We are given peace. We are justified by faith. We are judged righteous. All because of God's love. As I worked on Arlyce's funeral message, I chose a passage from Romans 8 which deals with this same subject and since it is fresh in my mind, I share a portion of the passage now. “For I am convinced that neither death, nor life, nor angels, nor rulers, nor things present, nor things to come, nor powers, 39 nor height, nor depth, nor anything else in all creation, will be able to separate us from the love of God in Christ Jesus our Lord.” The love of God is more powerful, more eternal, than anything we can conceive of. And that love plays out in justification which we also read about yesterday in that same passage, “Who will bring any charge against God’s elect? It is God who justifies. 34 Who is to condemn? It is Christ Jesus, who died, yes, who was raised, who is at the right hand of God, who indeed intercedes for us.”

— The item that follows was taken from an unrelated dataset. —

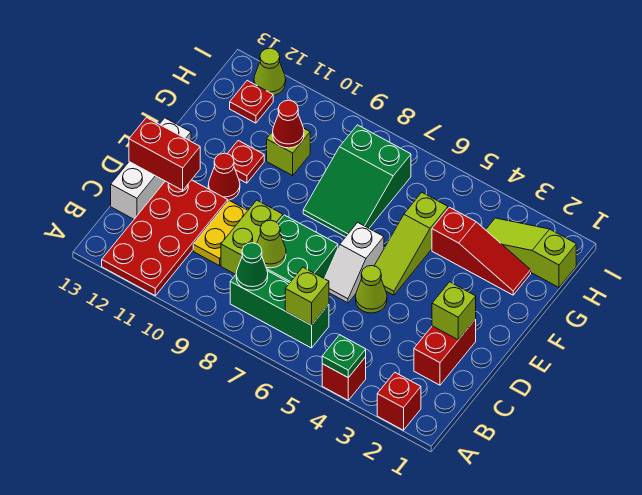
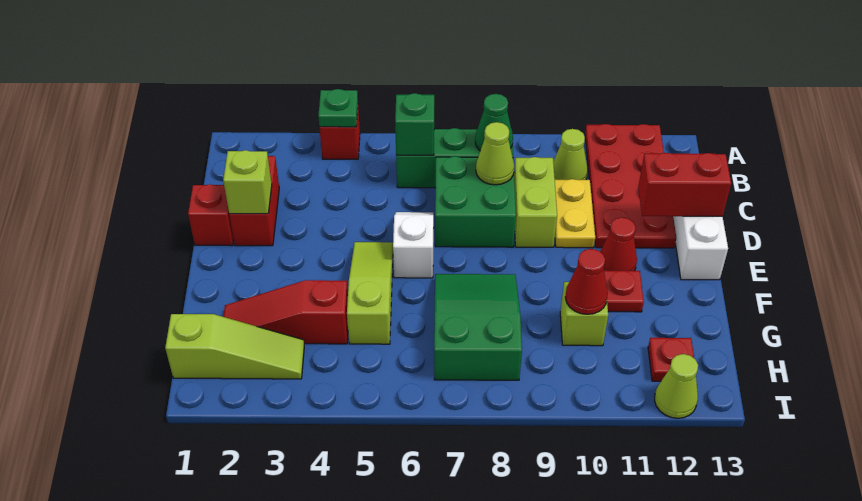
red 1x1 brick [377,373,421,430] -> red 1x1 brick moved to [188,184,234,246]
lime 1x1 brick [285,267,329,325] -> green 1x1 brick [395,93,434,155]
lime 1x1 cone [356,266,387,313] -> lime 1x1 cone moved to [553,129,588,180]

So does this mean we can just sin without consequence? Paul asked that same question. But then he answered it a few more paragraphs ahead, “just as sin exercised dominion in death, so grace might also exercise dominion through justification leading to eternal life through Jesus Christ our Lord What then are we to say? Should we continue in sin in order that grace may abound? By no means! How can we who died to sin go on living in it? 3 Do you not know that all of us who have been baptized into Christ Jesus were baptized into his death?” By the way, this was also part of Arlyce's funeral readings. Paul addressed the question of sinning without responsibility, Jesus challenges us to live a responsible life in response to God's love. Author Philip Yancy puts it this way, “Jesus deliberately 'raises the bar.' If you look at the Sermon on the Mount, he keeps raising the ideal, so high that no one can meet it. You don’t murder—do you get angry with your brother? You don’t commit adultery—do you lust? He raises the bar so high that no one can meet it, and then provides the safety net of grace. We don’t have to gain God’s approval by jumping over the bar. Indeed, when we fail, grace is there to rescue us.” We don't cease trying to jump over the bar, and that process is sanctification, another theological term for another day. But let's not be satisfied merely bumping into that bar over and over. Let's live lives of love because that is what we have received at the hand of Jesus.
Today is Trinity Sunday. Our next hymn is a Trinity hymn, the 2nd, 3rd and 4th stanzas each highlight a member of the Trinity. Since we've looked specifically at the redemption offered us in Christ today, we note verse 2 says, “We're so glad that You've redeemed us, precious Jesus”. Each member of the Trinity has a job; creator, Savior and sustainer. We celebrate that today. But mostly we recognize that we are sinners in need of forgiveness. Jesus offers us forgiveness as we come to him in faith. “Therefore, since we have been justified through faith, we have peace with God through our Lord” Jesus Christ. And that is what the therefore is there for. Amen.